* Problem description *
All lines in the records below from the line with "Medicale București" through the line with "Whatsapp Channel Kaise" are to be given again exactly, both ends included; the pictures are to be left out.
:: Record excerpts
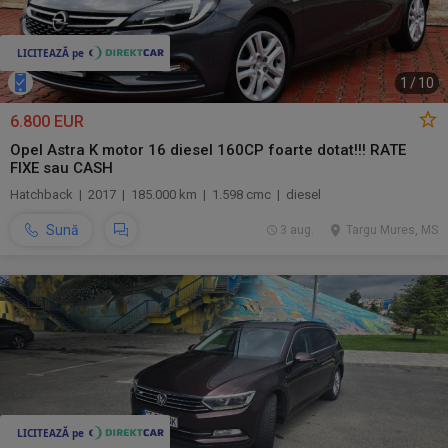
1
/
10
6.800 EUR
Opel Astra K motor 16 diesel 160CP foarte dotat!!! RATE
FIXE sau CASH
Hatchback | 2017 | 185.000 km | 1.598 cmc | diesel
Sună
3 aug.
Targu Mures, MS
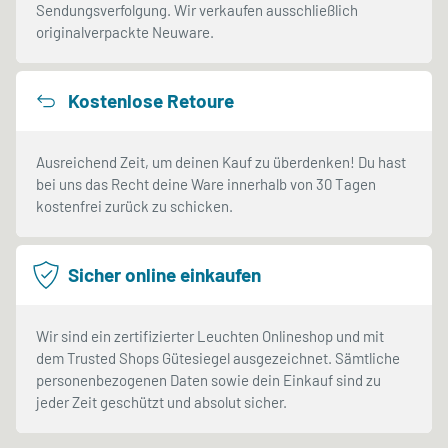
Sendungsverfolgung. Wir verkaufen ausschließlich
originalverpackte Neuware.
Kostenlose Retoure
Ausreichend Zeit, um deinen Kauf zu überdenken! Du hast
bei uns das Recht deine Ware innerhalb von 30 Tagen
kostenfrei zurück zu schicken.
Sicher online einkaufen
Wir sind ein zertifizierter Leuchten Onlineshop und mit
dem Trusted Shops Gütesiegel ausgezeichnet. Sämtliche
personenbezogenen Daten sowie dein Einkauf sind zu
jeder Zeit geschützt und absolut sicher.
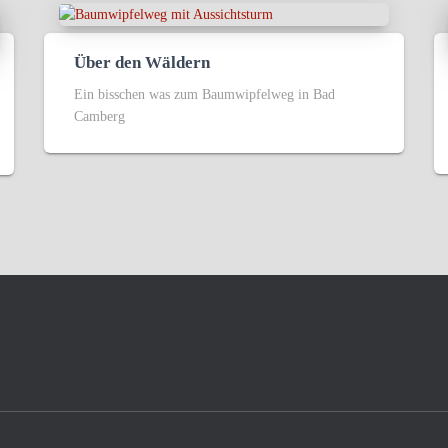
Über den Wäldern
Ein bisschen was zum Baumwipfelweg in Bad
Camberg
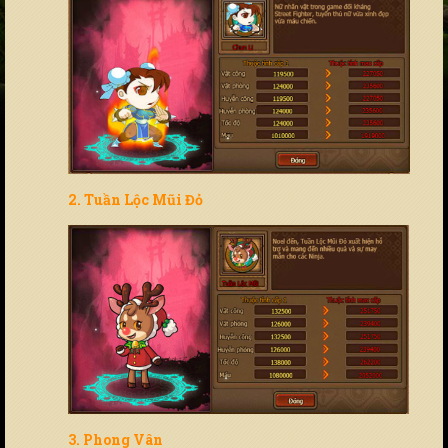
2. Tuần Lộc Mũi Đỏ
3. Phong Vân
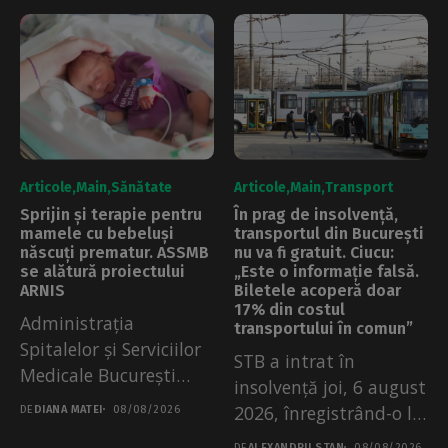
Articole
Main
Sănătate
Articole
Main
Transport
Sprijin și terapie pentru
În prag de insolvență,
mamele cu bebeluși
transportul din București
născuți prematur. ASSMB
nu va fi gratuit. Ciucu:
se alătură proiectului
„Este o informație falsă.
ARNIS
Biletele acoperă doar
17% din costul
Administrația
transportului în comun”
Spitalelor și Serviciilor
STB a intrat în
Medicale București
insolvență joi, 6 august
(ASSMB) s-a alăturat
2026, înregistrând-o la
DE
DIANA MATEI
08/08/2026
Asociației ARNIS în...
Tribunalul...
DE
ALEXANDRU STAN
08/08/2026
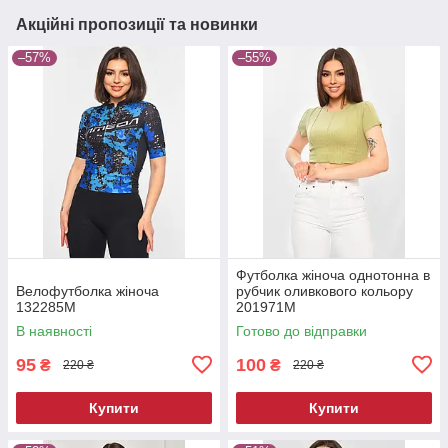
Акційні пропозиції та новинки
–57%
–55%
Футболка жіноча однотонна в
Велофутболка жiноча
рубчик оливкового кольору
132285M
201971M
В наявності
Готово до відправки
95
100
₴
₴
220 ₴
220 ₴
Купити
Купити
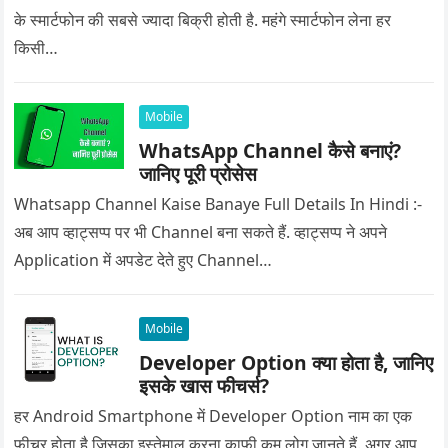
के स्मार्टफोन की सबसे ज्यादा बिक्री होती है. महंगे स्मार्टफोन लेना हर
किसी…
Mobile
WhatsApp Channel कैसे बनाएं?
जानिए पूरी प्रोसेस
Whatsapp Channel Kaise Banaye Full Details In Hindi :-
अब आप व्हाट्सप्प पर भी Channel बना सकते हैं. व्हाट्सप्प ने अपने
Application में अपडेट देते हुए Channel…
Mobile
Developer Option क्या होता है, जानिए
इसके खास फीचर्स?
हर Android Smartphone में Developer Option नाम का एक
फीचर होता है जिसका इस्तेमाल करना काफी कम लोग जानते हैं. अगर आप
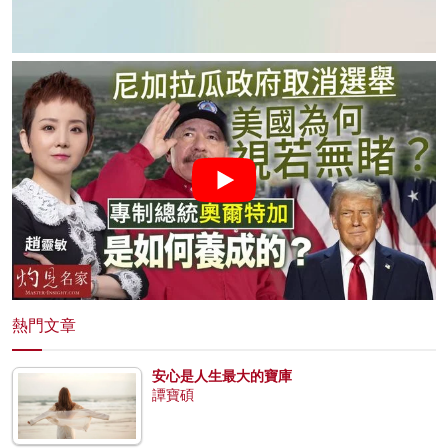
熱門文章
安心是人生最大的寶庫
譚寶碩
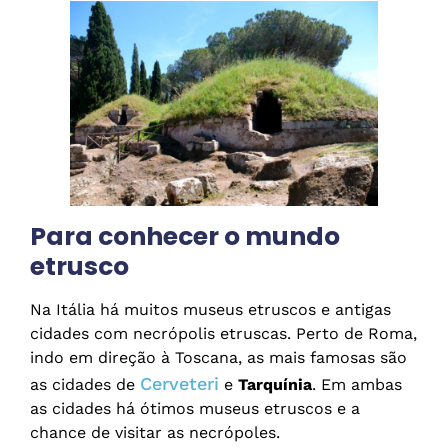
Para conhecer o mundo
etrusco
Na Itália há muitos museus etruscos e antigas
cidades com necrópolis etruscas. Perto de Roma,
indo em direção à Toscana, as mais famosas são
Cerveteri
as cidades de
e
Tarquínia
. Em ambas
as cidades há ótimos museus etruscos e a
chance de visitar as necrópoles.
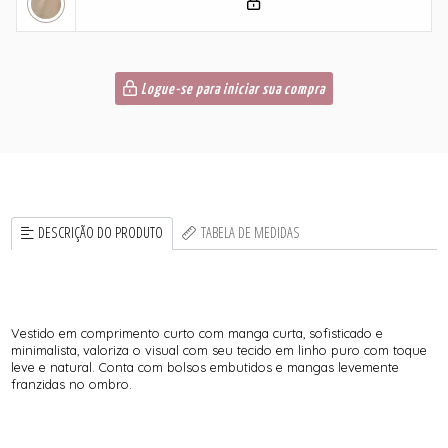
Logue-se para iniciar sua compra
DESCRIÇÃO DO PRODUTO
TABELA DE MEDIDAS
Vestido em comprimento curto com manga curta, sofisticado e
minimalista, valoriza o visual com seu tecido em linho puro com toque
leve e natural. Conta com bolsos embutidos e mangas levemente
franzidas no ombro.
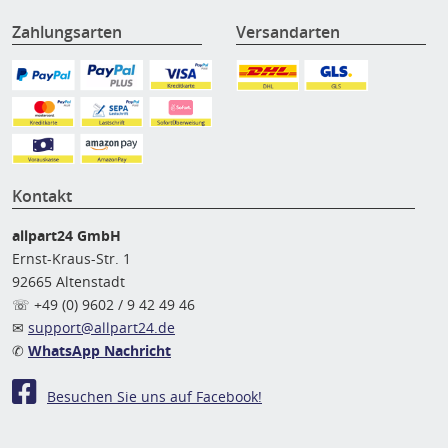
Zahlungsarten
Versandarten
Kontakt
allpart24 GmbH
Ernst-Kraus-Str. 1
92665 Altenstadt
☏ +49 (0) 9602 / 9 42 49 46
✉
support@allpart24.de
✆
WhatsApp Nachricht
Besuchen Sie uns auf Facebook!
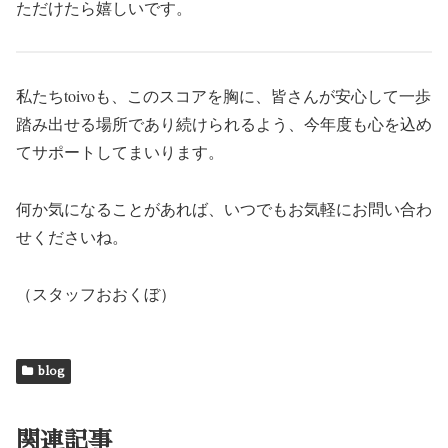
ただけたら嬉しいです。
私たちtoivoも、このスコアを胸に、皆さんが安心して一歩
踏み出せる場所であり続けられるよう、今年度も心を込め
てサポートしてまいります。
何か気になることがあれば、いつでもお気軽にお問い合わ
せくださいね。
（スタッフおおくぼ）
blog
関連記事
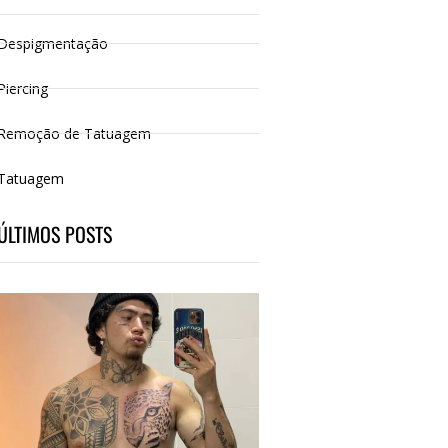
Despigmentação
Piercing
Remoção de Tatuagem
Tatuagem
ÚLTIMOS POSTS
::::
* Completed task *
Medicale București
insolvență joi, 6 august
(ASSMB) s-a alăturat
2026, înregistrând-o la
DE
DIANA MATEI
08/08/2026
Asociației ARNIS în...
Tribunalul...
DE
ALEXANDRU STAN
08/08/2026
Акційні пропозиції та новинки
–57%
–55%
Футболка жіноча однотонна в
Велофутболка жiноча
рубчик оливкового кольору
132285M
201971M
В наявності
Готово до відправки
95
100
₴
₴
220 ₴
220 ₴
Купити
Купити
के स्मार्टफोन की सबसे ज्यादा बिक्री होती है. महंगे स्मार्टफोन लेना हर
किसी…
Mobile
WhatsApp Channel कैसे बनाएं?
जानिए पूरी प्रोसेस
Whatsapp Channel Kaise Banaye Full Details In Hindi :-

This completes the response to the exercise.